20150624 - AMD Fury X (aka Fiji) is a Beast of a GPU Compute Platform


Compute Raw Specs
Raw specs from wikipedia adjusted to per millisecond: comparing what the two vendors built around 600 mm^2 on 28 nm,

AMD FURY X: 8.6 GFlop/ms, 0.5 GB/ms, 0.27 GTex/ms
NV TITAN X: 6.1 GFlop/ms, 0.3 GB/ms, 0.19 GTex/ms


Or the same numbers in operations per pixel at 1920x1080 at 60 Hz,

AMD FURY X: 69 KFlop/pix, 4.0 KB/pix, 2.2 KTex/pix
NV TITAN X: 49 KFlop/pix, 2.4 KB/pix, 1.5 KTex/pix


Think about what is possible with 69 thousand flops per pixel per frame.

HBM
HBM definitely represents the future of bandwidth scaling for GPUs: a change which brings the memory clocks down and bus width up (512 bytes wide on Fury X vs 48 bytes wide on Titan X).
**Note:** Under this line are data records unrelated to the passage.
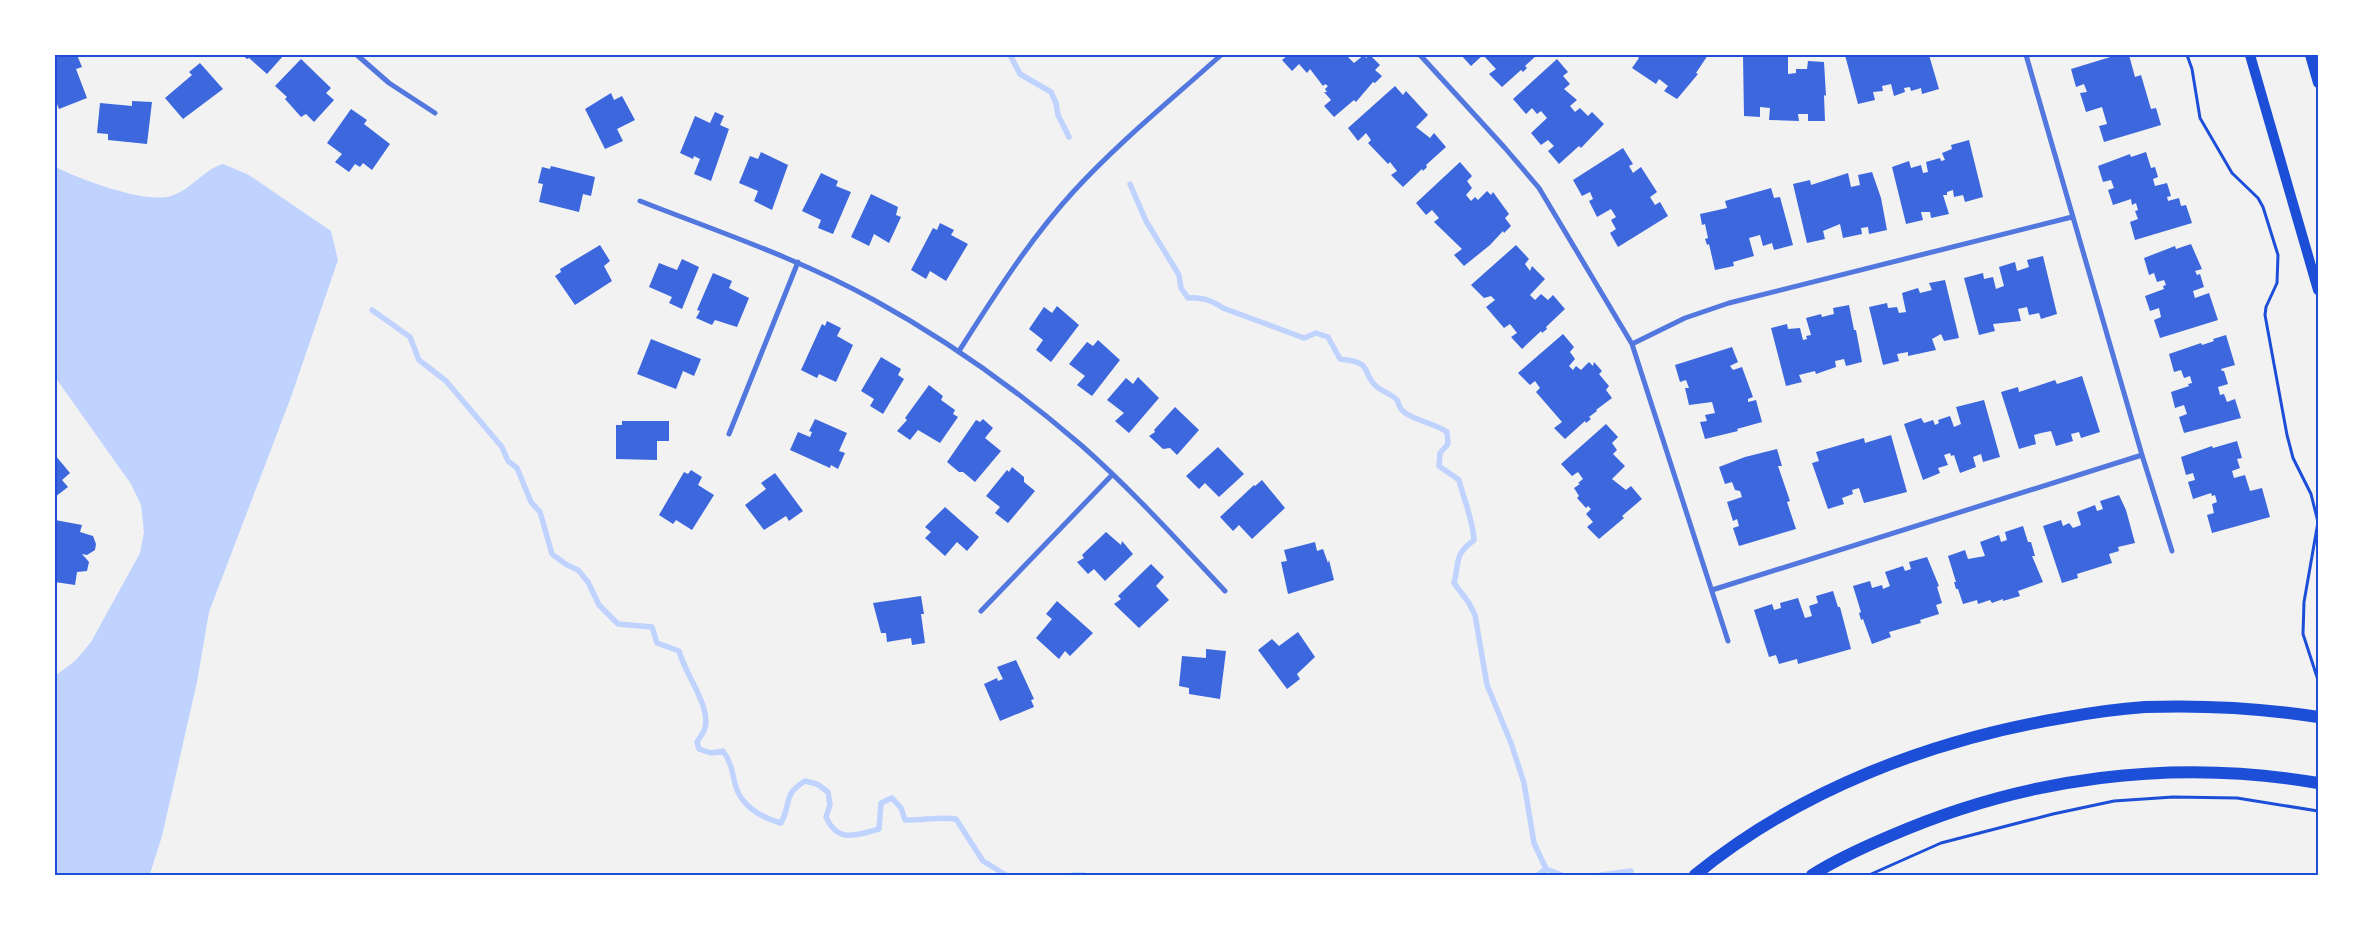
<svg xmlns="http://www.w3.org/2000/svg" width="2373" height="930" viewBox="0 0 2373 930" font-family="Figtree,sans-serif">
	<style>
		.water { fill: #bfd3fe }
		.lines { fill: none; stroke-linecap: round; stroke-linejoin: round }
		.stream { stroke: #bfd3fe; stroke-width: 5.5 }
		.building { fill: #3d67dc }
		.path { stroke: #1d4ed8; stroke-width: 3 }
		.minor { stroke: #5277de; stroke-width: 5 }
		.secondary { stroke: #1d4ed8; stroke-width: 10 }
		.primary { stroke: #1d4ed8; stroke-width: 12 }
		.neatline { fill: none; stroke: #1d4ed8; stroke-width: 2 }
	</style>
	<rect width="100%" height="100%" fill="#f2f2f2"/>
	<!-- water -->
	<path class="water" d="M223,164L249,175L331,231L338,260L291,397L209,612L197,682L162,836L150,874L55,875V676L76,660L91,642L140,553L144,532L141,505L131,484L55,377V167C81,179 143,204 171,196C192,189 203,170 223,164Z"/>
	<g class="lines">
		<!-- stream -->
		<path class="stream" d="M1010,55L1020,74L1051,92L1056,103L1058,115L1069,137
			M1130,184L1146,221L1179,275L1181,288L1188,298C1202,297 1211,300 1223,308L1304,338L1316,333L1328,337L1340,359C1376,363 1359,371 1377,387C1383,392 1392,394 1397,400C1399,403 1399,408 1402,410C1411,420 1435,423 1447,432L1448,444L1440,453L1439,466L1459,480C1464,500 1473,520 1474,540C1453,556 1460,561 1454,583L1469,603L1475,615L1487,685L1511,743L1524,783L1534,843L1546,869
			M372,310L410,337L419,360L446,381L502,447L508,461L517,468L531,502L540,512L552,554L567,565L578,570L588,582L599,605L618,624L652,627L657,643L679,651C684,672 711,706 705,728C704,733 699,738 697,742L699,749L711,753L723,751C731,762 732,771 735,784C740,805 761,818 781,823C792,803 782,795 805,781L817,784L828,792L830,805L826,817C838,844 856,835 879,829L881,803L892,798L901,808L905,820C922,821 939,816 956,819L983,861L1006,875
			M1073,875H1084
			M1538,875L1546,869L1562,875
			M1601,875L1631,871"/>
	</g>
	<!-- building -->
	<path class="building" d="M55,55H77L82,67L76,69L87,98L59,109L55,99Z
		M242,55H284L267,74L249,58L247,59Z
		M1288,55H1350L1348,57L1354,63L1364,55L1366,58L1370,55L1380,65L1375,70L1382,76L1375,83L1373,82L1356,102L1354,100L1334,117L1324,106L1331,100L1324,92H1327L1325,89L1328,86L1325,84L1323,86L1310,69L1307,73L1299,64L1292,71L1282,60Z
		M1461,55H1537L1525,66L1527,68L1523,72L1521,70L1502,87L1489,74L1496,69L1483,55L1471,66Z
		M1636,55H1708L1696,73L1698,74L1677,99L1664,91L1668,86L1659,79L1656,84L1632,68L1639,58Z
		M1845,55H1929L1939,89L1922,94L1921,88L1911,91L1910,87L1904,88L1905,92L1894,96L1891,84L1882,86L1883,91L1873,92L1875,100L1858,104Z
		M2117,55H2129L2135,77L2141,75L2151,109L2156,108L2161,125L2104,142L2099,126L2107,124L2102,107L2086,112L2080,93L2087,92L2084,84L2076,87L2071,69Z
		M1743,56L1788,57V74L1796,73V69H1807L1808,61L1824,62L1826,96L1824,95L1825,121H1808V114H1798L1799,121L1769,120L1770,108L1760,107V117L1744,116Z
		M301,59L331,88L326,93L334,100L314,122L306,114L301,117L285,99L287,97L275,86Z
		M1557,59L1568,72L1563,76L1570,84L1564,89L1577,100L1570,106L1575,112L1580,108L1588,116L1592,112L1604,124L1581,148L1579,146L1559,164L1548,151L1554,146L1548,140L1541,145L1531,133L1547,118L1541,111L1537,114L1532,108L1526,114L1513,99Z
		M200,63L223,89L183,119L165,98L192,75L189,72Z
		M1395,86L1403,95L1406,91L1428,115L1416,127L1430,138L1434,133L1446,147L1426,165L1427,167L1423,171L1422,169L1403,187L1391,175L1397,171L1390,162L1388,164L1368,143L1371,140L1366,133L1358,141L1348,128Z
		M611,93L614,100L622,96L635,120L617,129L623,141L605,149L585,109Z
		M132,101L152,102L147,144L108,140V134L97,133L100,103L132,106Z
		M351,109L367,120L364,124L390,144L372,170L363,163L360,167L355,164L349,172L335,162L342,154L327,143Z
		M715,112L724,116L720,125L729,129L711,181L694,174L700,159L694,156L693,159L680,153L695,116L710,123Z
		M1969,140L1983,197L1965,202L1963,195L1954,197L1953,190L1947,192V195H1943L1949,214L1931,218L1930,212H1921L1923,220L1906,224L1892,167L1909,161L1911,168L1921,165L1923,173L1928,172L1926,162L1940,158L1941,161L1945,160L1942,153L1952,149L1951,145Z
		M1623,148L1633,164L1629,166L1633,173L1641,167L1657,192L1650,197L1655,205L1660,202L1668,216L1618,247L1610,233L1616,229L1611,220L1616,217L1611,209L1597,217L1589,201L1593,199L1590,192L1582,196L1573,180Z
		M761,152L788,165L772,210L754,201L758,191L739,183L750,156L758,159Z
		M2146,152L2151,168L2155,167L2158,177L2153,179L2155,186L2167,183L2171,196L2167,197L2168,201L2179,198L2181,206L2186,205L2192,223L2135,240L2130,222L2138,219L2135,211L2138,210L2136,203L2132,205L2131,199L2113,205L2108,190L2114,188L2111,180L2103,182L2098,166L2130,154L2131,157Z
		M1460,162L1472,176L1467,181L1472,188L1466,195L1471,201L1475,197L1478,200L1487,191L1491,195L1493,192L1509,214L1505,218L1511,226L1504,233L1503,231L1490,245L1464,266L1454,255L1462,249L1434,222L1439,218L1432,210L1426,215L1416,203Z
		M551,166L595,177L591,196L583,194L579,212L539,202L543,184L538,183L542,167L550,169Z
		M1872,172L1881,198L1887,230L1869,234L1868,227L1861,228L1862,234L1843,238L1840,224L1823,231L1825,239L1807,243L1793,184L1810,180L1811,185L1848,173L1851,187L1860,185L1858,175Z
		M821,173L838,181L836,186L851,192L833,234L818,228L821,220L802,211Z
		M1771,188L1774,198L1780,197L1793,245L1774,250L1772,243L1763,246L1760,235L1749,238L1754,256L1733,262L1734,266L1715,270L1709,244L1707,245L1705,239L1708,238L1705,224L1702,225L1700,214L1727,208L1725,201Z
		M871,194L898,207L896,215L901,217L889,243L874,234L869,246L851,237Z
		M940,223L954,230L951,235L968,244L946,281L930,271L926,279L911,270L933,228L937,230Z
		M2191,244L2202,269L2195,271L2197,275L2200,274L2204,287L2193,291L2195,298L2209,293L2218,320L2160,338L2154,320L2161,317L2159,308L2150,311L2145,296L2164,289L2163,286L2166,285L2164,280L2157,282L2154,273L2149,275L2144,258L2175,246L2176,249Z
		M600,245L610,261L604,266L612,281L575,305L555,276L561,272L560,269Z
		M1516,245L1529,259L1525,264L1530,271L1532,266L1545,279L1530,295L1535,300L1541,294L1548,300L1553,295L1565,309L1546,327L1547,329L1542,333L1541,331L1522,349L1511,337L1517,333L1510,324L1504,328L1486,307L1495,300L1491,296L1484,298L1471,285Z
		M2043,256L2057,314L2041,319L2039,313L2029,315L2027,307L2018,309L2021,321L1993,324L1995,331L1979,335L1964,278L1983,273L1984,279L1993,277L1996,289L2001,287L2004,286L1999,267L2015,262L2017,271L2029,267L2027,260Z
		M682,259L699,267L682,309L669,303L672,297L649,287L659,263L677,270Z
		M713,273L732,281L729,288L749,298L737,327L715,320L712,325L696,318L700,311L697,310Z
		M1945,280L1959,338L1944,341L1941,334L1932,339L1936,350L1908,356V352L1897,354L1899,361L1883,365L1869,307L1887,303L1888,308L1897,307L1899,313L1906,312L1902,293L1918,288L1920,293L1932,290L1929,283Z
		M1849,305L1854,330H1856L1862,362L1846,366L1844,359L1835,361L1836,367L1816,374L1815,371L1799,375L1802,382L1786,386L1771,328L1787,324L1788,329L1800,328L1803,340L1807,339L1806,336L1811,335L1806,318L1821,314L1822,317L1834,314L1833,308Z
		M1057,306L1079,325L1051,362L1036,350L1043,340L1029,329L1044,307L1052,313Z
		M827,321L841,328L837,336L853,345L836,382L819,374L817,378L801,370L822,324L825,326Z
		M1563,334L1574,347L1570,352L1575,359L1569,366L1573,370L1576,366L1581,370L1589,362L1593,366L1594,362L1602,371L1599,374L1609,386L1606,390L1612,398L1596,410L1597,411L1589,417L1591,419L1586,423L1585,421L1565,439L1554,428L1562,422L1536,392L1540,388L1535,381L1530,385L1518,373Z
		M2226,335L2235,365L2221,369L2222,371H2224L2228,384L2218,387L2220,395L2224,394L2227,402L2235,399L2241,418L2184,433L2179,417L2187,414L2184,405L2175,408L2171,392L2189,386L2188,384L2192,383L2190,376L2184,378L2181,370L2174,372L2169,354L2201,343L2202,345L2214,341L2213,339Z
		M651,339L701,359L694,376L683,371L676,389L637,374Z
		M1098,340L1120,360L1092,396L1077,385L1085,376L1069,364L1087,342L1093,346Z
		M1732,347L1738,362L1730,366L1733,370L1742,367L1753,397L1748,399V402L1756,400L1762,422L1737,429L1738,431L1705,439L1700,422L1707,421L1705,415L1715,413L1712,402L1689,405L1685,388H1689L1686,380L1680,382L1675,365Z
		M881,357L901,369L898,375L904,379L883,414L870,406L874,399L861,391Z
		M2082,376L2100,432L2081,438L2079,432L2071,434L2073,441L2056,446L2051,431L2041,433L2034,435L2036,444L2019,449L2001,392L2018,387L2019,392L2055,380L2057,384Z
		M1138,377L1159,398L1129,433L1115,421L1124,413L1107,400L1126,378L1133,384Z
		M929,385L943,396L941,400L955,410L953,414L958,417L940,443L918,430L910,440L897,431L907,420L905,418Z
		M1984,400L2000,457L1983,462L1981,454L1973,457L1976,467L1960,473L1954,455L1951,456L1950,453L1944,455L1948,465L1938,468L1940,473L1923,480L1904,424L1921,418L1924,423L1933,420L1935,425L1939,423L1938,420L1950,416L1954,427L1961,424L1956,407Z
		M1175,407L1199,430L1177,455L1170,448L1163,449L1149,436L1155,432L1154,430Z
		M815,419L847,433L839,451L845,453L838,469L831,465L830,468L790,450L798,432L810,437L812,432L809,431Z
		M983,419L993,428L985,438L1001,451L975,482L963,472H959L947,462L976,420L980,422Z
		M622,421H669V441H657V460L616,459V425H622Z
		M1606,424L1618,437L1612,443L1617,450L1613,454L1625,466L1612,479L1626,490L1631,486L1642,499L1622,516L1624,518L1599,539L1587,527L1593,522L1586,514L1591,509L1588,506L1586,508L1577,498L1579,496L1574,488L1580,484L1578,483L1583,479L1578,472L1572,476L1561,464Z
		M1891,435L1907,492L1864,503L1859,488L1852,490L1853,494L1842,498L1844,504L1828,509L1812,463L1819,461L1816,452L1864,438L1865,443Z
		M2237,441L2242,458L2237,459L2240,468L2232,471L2234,478L2245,475L2250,491L2262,488L2270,517L2212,533L2207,515L2214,513L2212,504L2217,502L2215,495L2212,496L2211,493L2193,499L2188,482L2195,480L2193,473L2186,475L2181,457L2212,446L2213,448Z
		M1218,447L1244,474L1219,497L1205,483L1199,489L1186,476Z
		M1777,449L1782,466H1778L1790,501L1787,502L1796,529L1739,546L1733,528L1739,526L1737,519L1733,521L1727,502L1742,497L1740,491L1735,490L1732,482L1725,484L1719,467L1745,457Z
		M55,455L70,473L62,480L68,487L55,497Z
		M1012,467L1024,477V482L1035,491L1008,523L995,513L1000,507L986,496L1007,470L1009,472Z
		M691,470L702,477L698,485L714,495L692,530L676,520L673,524L659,515L684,472L688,474Z
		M775,473L803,511L789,521L786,516L764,530L745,505L766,489L761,483Z
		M1262,480L1285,508L1252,539L1239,525L1233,531L1220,517L1254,485L1255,486Z
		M2119,495L2126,510L2135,543L2118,547L2119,551L2109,554L2112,563L2077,574L2078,578L2062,583L2043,526L2061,520L2063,526L2069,523L2073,528L2081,525L2077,512L2095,505L2097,511L2103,509L2100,501Z
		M945,507L979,537L967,551L957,542L945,556L925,538L931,532L925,527Z
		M55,520L82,525L80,532L93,536L96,544L95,550L87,555L82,554L89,562L87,571L77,572L75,585L55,582Z
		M2023,526L2028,542H2031L2035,556H2032L2043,582L2018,591L2020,596L2003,601V599L1992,603L1990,600L1978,604L1977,600L1963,604L1958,589H1956L1954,582H1956L1948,556L1965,550L1968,559L1985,556L1980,542L1999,535L2001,542L2007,540L2005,532Z
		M1106,532L1121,545L1122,541L1133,554L1105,581L1094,569L1088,574L1077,562L1084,558L1082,555Z
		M1315,542L1317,551L1323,549L1328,563L1329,560L1334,580L1288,594L1281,562L1287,561L1284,550Z
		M1927,557L1939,586L1937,587L1942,603L1936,605L1939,614L1920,620L1921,623L1889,632L1891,637L1872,644L1863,619L1861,620L1859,613L1861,612L1853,586L1870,581L1872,588L1882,585L1883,589L1890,586L1885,572L1903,566L1905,571L1911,569L1909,562Z
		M1151,564L1164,577L1156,586L1169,600L1139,628L1114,604L1121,599L1118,596Z
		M1833,591L1838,607H1840L1851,649L1798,664L1797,659L1779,664L1776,655L1769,657L1754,610L1772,604L1774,610L1781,608L1780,603L1798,598L1805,618L1812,616L1809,606L1818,603L1816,596Z
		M921,596L924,614H921L925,643L912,645L911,638L887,642L886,633H881L873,603Z
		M1057,601L1093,633L1070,656L1065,651L1059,659L1036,638L1052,619L1046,614Z
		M1298,632L1315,657L1297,674L1300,679L1287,689L1258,650L1272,639L1279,646Z
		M1206,649L1226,651L1220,699L1189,694V688L1179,686L1182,656L1206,658Z
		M1016,660L1034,699L1031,700L1034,707L1000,721L984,684L997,678L998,681L1003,679L997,667Z"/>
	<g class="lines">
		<!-- path -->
		<path class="path" d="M2187,55L2192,69L2200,118L2232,173L2258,198L2263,207L2278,255L2277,283L2266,307L2265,315L2287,435L2293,458L2311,494L2318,522L2304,602L2303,634L2318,680
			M1869,875L1941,843L2053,814L2114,801L2173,797L2237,798L2318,811"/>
		<!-- minor -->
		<path class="minor" d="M357,55L389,83L435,113
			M1420,55L1505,148L1539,188L1632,344L1728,641
			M2026,55L2142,455L2172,551
			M640,201C719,232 800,259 874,300C947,340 1017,390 1081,445C1132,490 1178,541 1225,591
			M1632,344L1685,318L1729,303L2072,217
			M959,351C994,296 1029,240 1074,191C1119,142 1171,100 1221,55
			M729,434L798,262
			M1712,590L2142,455
			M981,611L1112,475"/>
		<!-- secondary -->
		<path class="secondary" d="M2250,55L2318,290
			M2310,55L2318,83"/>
		<!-- primary -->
		<path class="primary" d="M1695,875C1799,790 1931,740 2062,718C2089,713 2117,709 2145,707C2203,705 2260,708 2318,717
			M1812,875C1837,859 1864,847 1890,836C2025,777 2173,758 2318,783"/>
	</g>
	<!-- border -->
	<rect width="2373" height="930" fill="none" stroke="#ffffff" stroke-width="112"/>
	<rect x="56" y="56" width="2261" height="818" class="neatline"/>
</svg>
This will have side effects on ideal algorithm design: ideal access granularity gets larger. Things like random access global atomics and random access 16-byte vector load/store operations become much less interesting (bad idea before, worse idea now). Working in LDS with shared atomics, staying in cache, etc, becomes more rewarding.